Otherwise I'm worried the heroin was just put in so they could really hammer home the parallels of Brody and Carrie's situations.

Date: 2013-10-22 03:03 pm (UTC)
kalypso: (Guardian)
From: [personal profile] kalypso
Keep meaning to ask if you've seen this interview with Damian Lewis.

I was particularly interested by this bit on the second season: "The success of Homeland took everyone on the production by surprise, and the success of the Danes/Lewis love affair upset the writers' planned trajectory. Lewis is pretty sure they had intended to kill him off by now, and had to change direction when the public responded to their weird chemistry."

It concludes "He is locked into Homeland for seven seasons, which doesn't mean anything in terms of security. 'You have to sign up for a long time, then they'll kill you at their leisure.' In fact, he wouldn't be surprised if he got the chop relatively soon. 'I think the writers are desperate to kill me. I'm a pain in their arses, because Brody is quite a difficult character to write. There's a high head count on Homeland. Any one of us could get it at any point.'"

Date: 2013-10-23 10:37 am (UTC)
kalypso: (Chess)
From: [personal profile] kalypso
Oh yes, it did occur to me that he might be lying! Or indeed that he has no idea what the writers are planning. Then again, if they're being swung by audience figures, a bad reaction to Bald Brody might lead to an unintended swift demise.

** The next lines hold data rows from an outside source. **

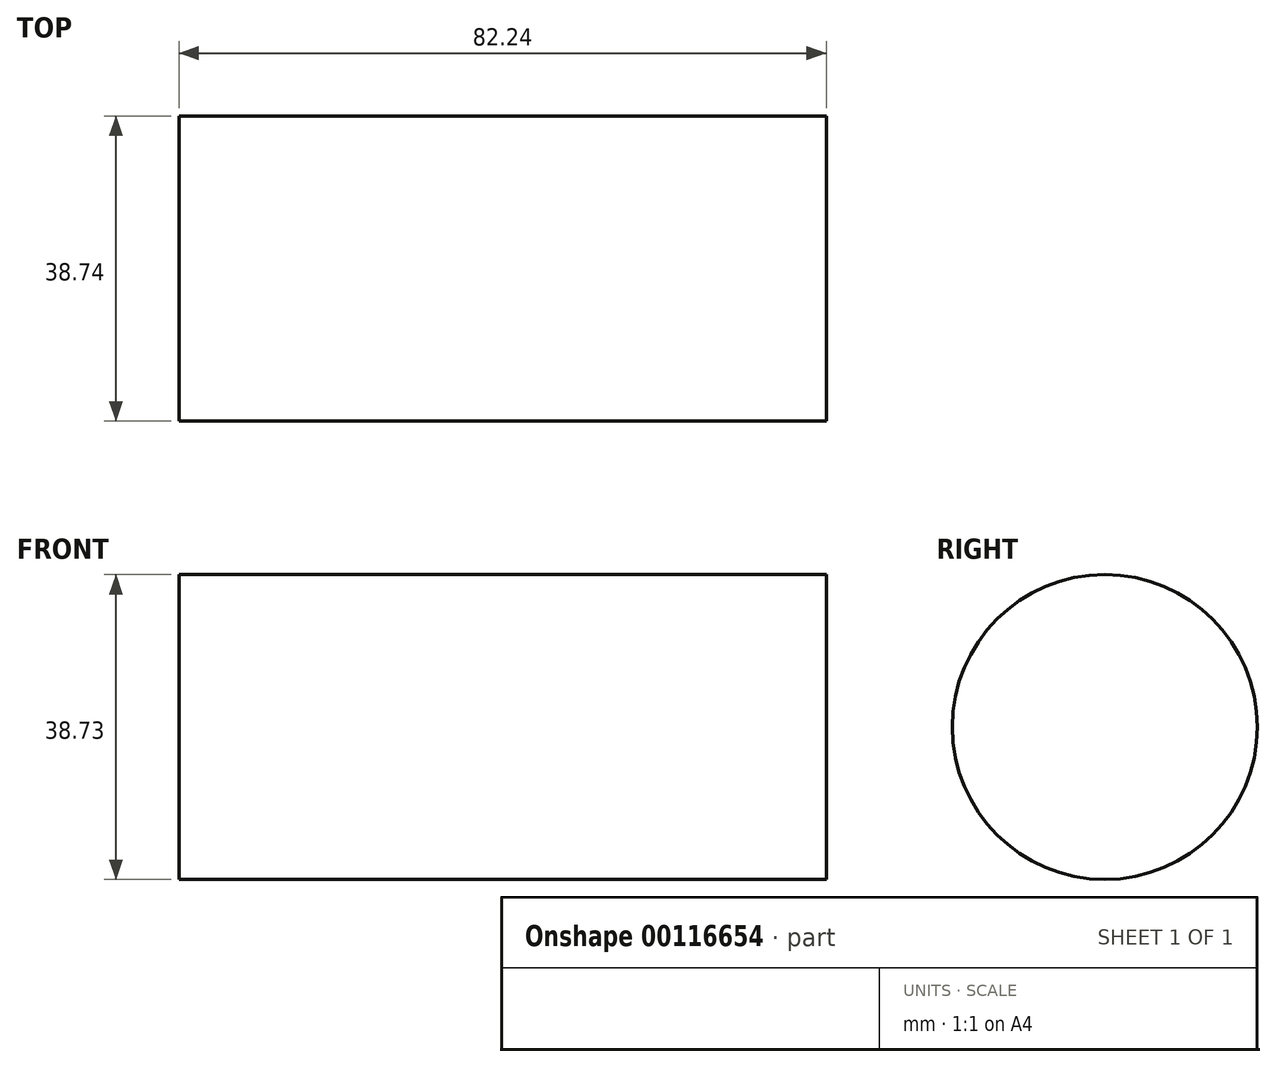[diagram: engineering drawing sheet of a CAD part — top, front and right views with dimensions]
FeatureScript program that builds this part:
annotation { "Feature Type Name" : "Feature", "Feature Type Description" : "" }
export const myFeature = defineFeature(function(context is Context, id is Id, definition is map)
    precondition{}
    {
        {
            var Q0;
            Q0=qCreatedBy(makeId("Front.planeOp"),FACE);
            var sketch = newSketch(context, id + "F0", { "sketchPlane" : qUnion([Q0])});
            skLineSegment(sketch, "E0.bottom", {"start": v(-41.12, 9.68) * mm, "end": v(41.12, 9.68) * mm});
            skLineSegment(sketch, "E0.top", {"start": v(-41.12, -9.68) * mm, "end": v(41.12, -9.68) * mm});
            skLineSegment(sketch, "E0.left", {"start": v(-41.12, 9.68) * mm, "end": v(-41.12, -9.68) * mm});
            skLineSegment(sketch, "E0.right", {"start": v(41.12, 9.68) * mm, "end": v(41.12, -9.68) * mm});
            skPoint(sketch, "E0.middle", {"position": v(0, 0) * mm});
            skSolve(sketch);
        }
        {
            var Q0;
            Q0 = qSketchRegion(id + "F0", true);
            var Q1;
            Q1=sQuery(id+"F0.wireOp",EDGE,"E0.bottom");
            revolve(context, id + "F1", {"entities" : qUnion([Q0]), "axis" : qUnion([Q1]), "revolveType" : RevolveType.FULL});
        }
    });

Date: 2013-10-26 11:06 am (UTC)
jesuswasbatman: (Bring back Bilis! (by redscharlach))
From: [personal profile] jesuswasbatman
Did you notice that the probably paedophilic doctor was Eric Todd Dellums aka Luther Mahoney? I'd been wondering where I'd seen him before.

Date: 2013-10-26 04:48 pm (UTC)
jesuswasbatman: (BLOOD AND TITTIES FOR LORD CHIBNALL!!! ()
From: [personal profile] jesuswasbatman
Additionally, I think there was something funny about the attempted arrest: even in a developing country with bad relations with the US, it seems weird that they'd only send two uniforms with no backup to arrest a notorious international terrorist. Unless the imam didn't actually say it was Brody when he called the police, because he feared that a full-scale armed assault team turning up at his home might lead to bloodshed or a religio-political furore.

As to why the gangster guy is keeping Brody alive but offering heroin, I suspect that either he's still uncertain how far his gratitude to Carrie goes, or more likely that I think he has ideas about recruiting Brody for his criminal activities. (Tangentially, it's a bit creepy that a gangster in a country with a socialist government unpopular with the US owes Carrie for something, I wonder what she was up to there.)